WORK ORDER
Transcribe exactly, and without pictures, only the lines from the one bearing "Fast Peer Review" through the final line of the data below.

◆ ◆ ◆

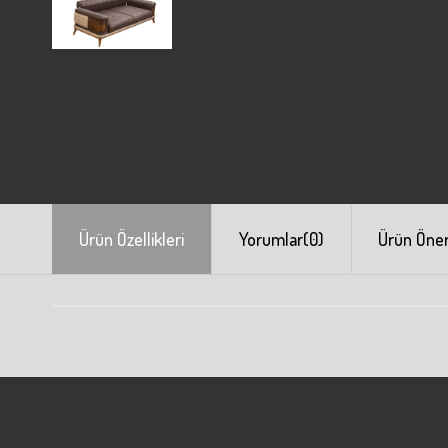
Ürün Özellikleri
Yorumlar
(0)
Ürün Öneri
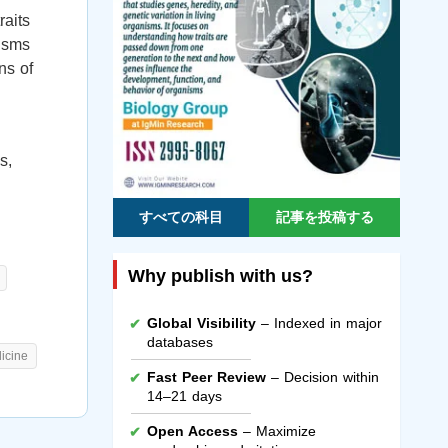
raits
nisms
ns of
s,
すべての科目
記事を投稿する
Why publish with us?
Global Visibility
– Indexed in major
databases
icine
Fast Peer Review
– Decision within
14–21 days
Open Access
– Maximize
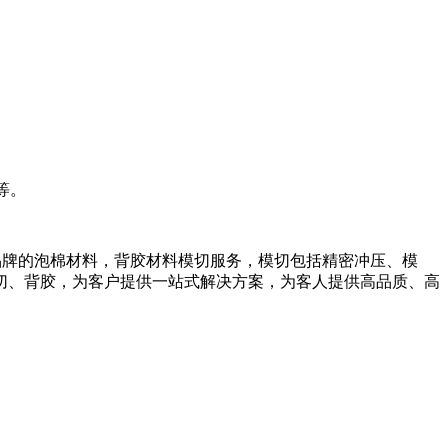
等。
种品牌的泡棉材料，背胶材料模切服务，模切包括精密冲压、模
切、背胶，为客户提供一站式解决方案，为客人提供高品质、高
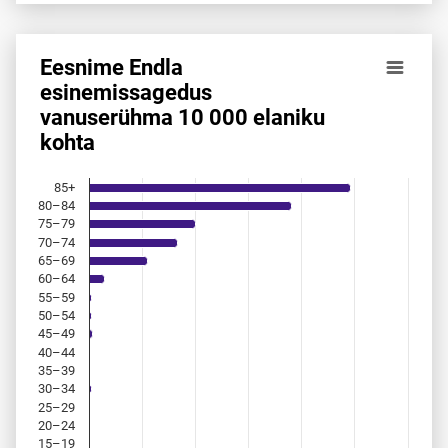
Eesnime Endla
Eesnime Endla esinemis­sagedus vanuserühma 10 000 elan
esinemis­sagedus
vanuserühma 10 000 elaniku
Bar chart with 18 bars.
kohta
Allikas: statistikaamet, rahvastikuregister
The chart has 1 X axis displaying categories.
The chart has 1 Y axis displaying values. Data ranges from 
85+
80–84
75–79
70–74
65–69
60–64
55–59
50–54
45–49
40–44
35–39
30–34
25–29
20–24
15–19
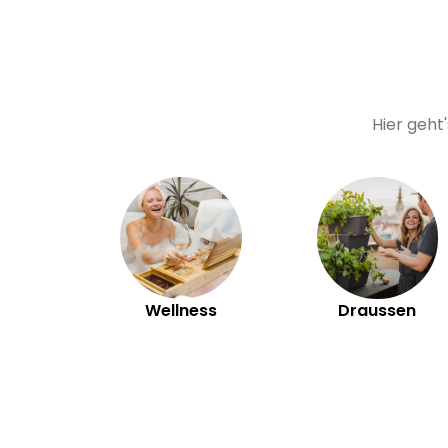
Hier geht
Wellness
Draussen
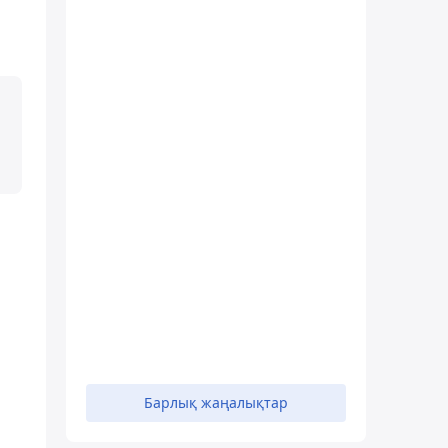
Барлық жаңалықтар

◆ ◆ ◆

ANSWER FOR THIS EXERCISE
Fast Peer Review
– Decision within
14–21 days
Open Access
– Maximize
等。
种品牌的泡棉材料，背胶材料模切服务，模切包括精密冲压、模
切、背胶，为客户提供一站式解决方案，为客人提供高品质、高
Eesnime Endla
Eesnime Endla esinemis­sagedus vanuserühma 10 000 elan
esinemis­sagedus
vanuserühma 10 000 elaniku
Bar chart with 18 bars.
kohta
Allikas: statistikaamet, rahvastikuregister
The chart has 1 X axis displaying categories.
The chart has 1 Y axis displaying values. Data ranges from 
85+
80–84
75–79
70–74
65–69
60–64
55–59
50–54
45–49
40–44
35–39
30–34
25–29
20–24
15–19
Hier geht
Wellness
Draussen
Барлық жаңалықтар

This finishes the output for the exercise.